VANCOUVER, BRITISH COLUMBIA--(Marketwired - Dec. 20, 2016) -
THIS NEWS RELEASE IS NOT FOR DISTRIBUTION TO U.S. NEWSWIRE SERVICES OR FOR DISSEMINATION IN THE UNITED STATES
Valens GroWorks Corp. (CSE:VGW)(CSE:VGW.CN) (the "Company") is pleased to announce it has closed 994,576 units (the "Units") for proceeds of $646,475, the first tranche of its non-brokered private placement to raise up to $1,300,000 at a price of $0.65 per Unit (the "Offering"), as announced on November 30, 2016.
Each Unit consists of one common share of the Company (a "Common Share") and one-half of a Common Share purchase warrant (each whole warrant, a "Warrant"). Each Warrant will entitle the holder thereof to purchase one Common Share at a price of $1.15 for a period of 12 months from the closing of the Offering, subject to the acceleration provision described below. The Units are made available by way of prospectus exemptions in Canada and in such other jurisdictions as the Company may agree where the Units can be issued on a private placement basis, exempt from any prospectus, registration or other similar requirements.
The Company will be entitled to accelerate the expiry date of the Warrants to the date that is 30 days following the date the Company issues a news release announcing that the published closing price of the Common Shares on the Canadian Securities Exchange (the "CSE") has been equal to or greater than $1.65 for ten consecutive trading days after the hold period on the Common Shares has expired.
Insiders subscribed for an aggregate of 550,000 Units. The Company intends to use the proceeds of the Offering for security upgrades and equipment purchases by wholly-owned subsidiary Valens Agritech Ltd., to repay debt and supplement general working capital.

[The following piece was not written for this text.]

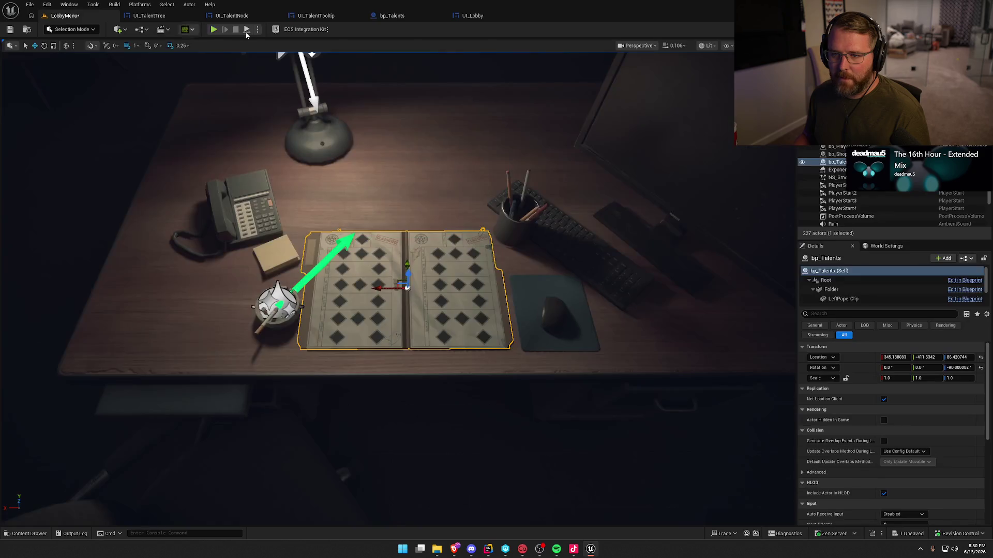
{"action": "left_click", "coordinate": [214, 29]}
{"action": "left_click", "coordinate": [455, 87]}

The Company may pay a finder's fee on the Offering within the amount permitted by the policies of the CSE. Closing of the Offering is subject to a number of conditions, including receipt of all necessary corporate and regulatory approvals, including the CSE. All securities issued pursuant to this private placement are subject to a hold period expiring four months and one day from the date of issuance. The Company expects to close the second and final tranche on or about January 9, 2017.

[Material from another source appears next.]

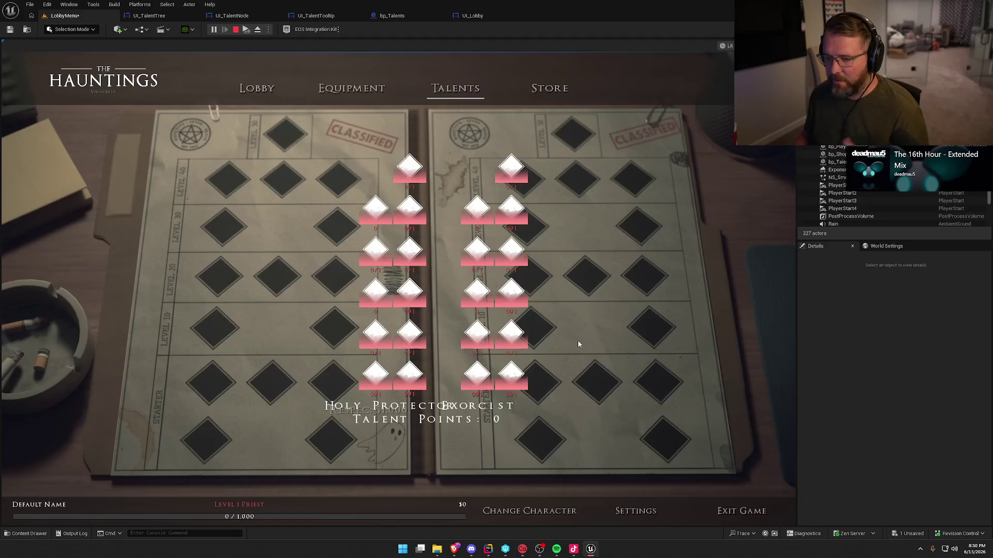
{"action": "key", "text": "Escape"}
{"action": "left_click", "coordinate": [404, 289]}
{"action": "left_click", "coordinate": [392, 16]}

The Company has cancelled 50,000 of the incentive stock options announced on November 30, 2016, granted to a proposed consultant of the Company subsequently not engaged. The stock options were granted pursuant to the terms of the Company's stock option plan subject to regulatory approval.
About Valens Groworks Corp.
The Company recently completed the acquisition of Valens Agritech Ltd. ("VAL"). VAL is a biotechnology company based in the Okanagan Valley of British Columbia, focused on cannabis cultivation and research, with assets and improvements that include a state-of-the-art 17,000 square foot R&D facility located in Kelowna, British Columbia.

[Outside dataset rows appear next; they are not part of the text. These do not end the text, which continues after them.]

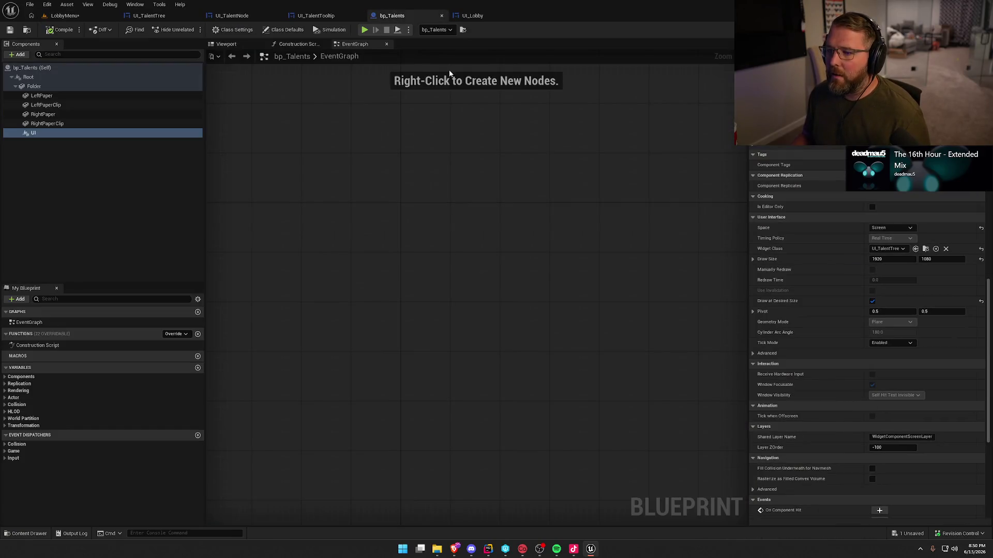
- Switch the UI widget to World space and rotate its plane in the bp_Talents preview
{"action": "left_click", "coordinate": [226, 44]}
{"action": "mouse_move", "coordinate": [439, 215]}
{"action": "left_mouse_down"}
{"action": "mouse_move", "coordinate": [439, 165]}
{"action": "mouse_move", "coordinate": [450, 150]}
{"action": "mouse_move", "coordinate": [548, 262]}
{"action": "left_mouse_up"}
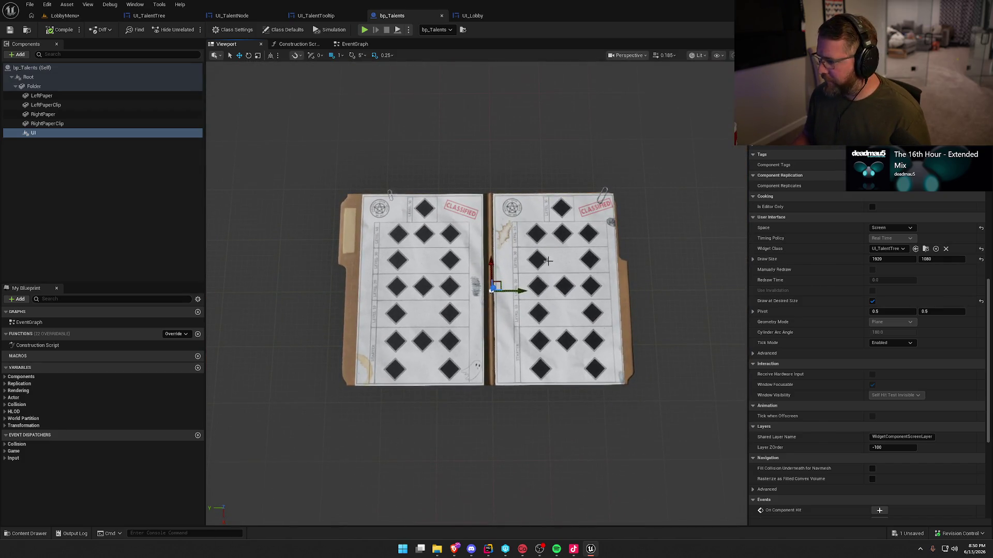
{"action": "left_click", "coordinate": [890, 228]}
{"action": "left_click", "coordinate": [887, 243]}
{"action": "mouse_move", "coordinate": [465, 311]}
{"action": "left_mouse_down"}
{"action": "mouse_move", "coordinate": [496, 290]}
{"action": "mouse_move", "coordinate": [517, 295]}
{"action": "mouse_move", "coordinate": [481, 258]}
{"action": "left_mouse_up"}
{"action": "left_click_drag", "start_coordinate": [470, 384], "coordinate": [540, 359]}
{"action": "left_click_drag", "start_coordinate": [495, 344], "coordinate": [519, 332]}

VAL is currently awaiting final inspection, scheduled for the week of January 9, 2017, by the Regional Inspectorate of the Office of Controlled Substances of Health Canada for a Controlled Drugs and Substances Dealer's Licence (including the activities of cultivation, production (extraction), packaging, possession, sale, transportation, delivery and research). Valens anticipates participation in several clinical trial programs researching the efficacy of medical cannabis for certain indications, seeks to capture of a broad spectrum of medical marijuana users, and recreational users once legalized.
On behalf of the Board of Directors,
VALENS GROWORKS CORP.
Robert van Santen, Chief Executive Officer
This press release contains forward-looking information based on current expectations. Statements about the Company's expectations are all forward-looking information. These statements should not be read as guarantees of future performance or results. Such statements involve known and unknown risks, uncertainties and other factors that may cause actual results, performance or achievements to be materially different from those implied by such statements. Valens Groworks assumes no responsibility to update or revise forward-looking information to reflect new events or circumstances unless required by law. Neither the CSE nor its Regulation Services Provider (as that term is defined in the policies of the Canadian Securities Exchange) accepts responsibility for the adequacy or accuracy of this release. We seek safe harbor.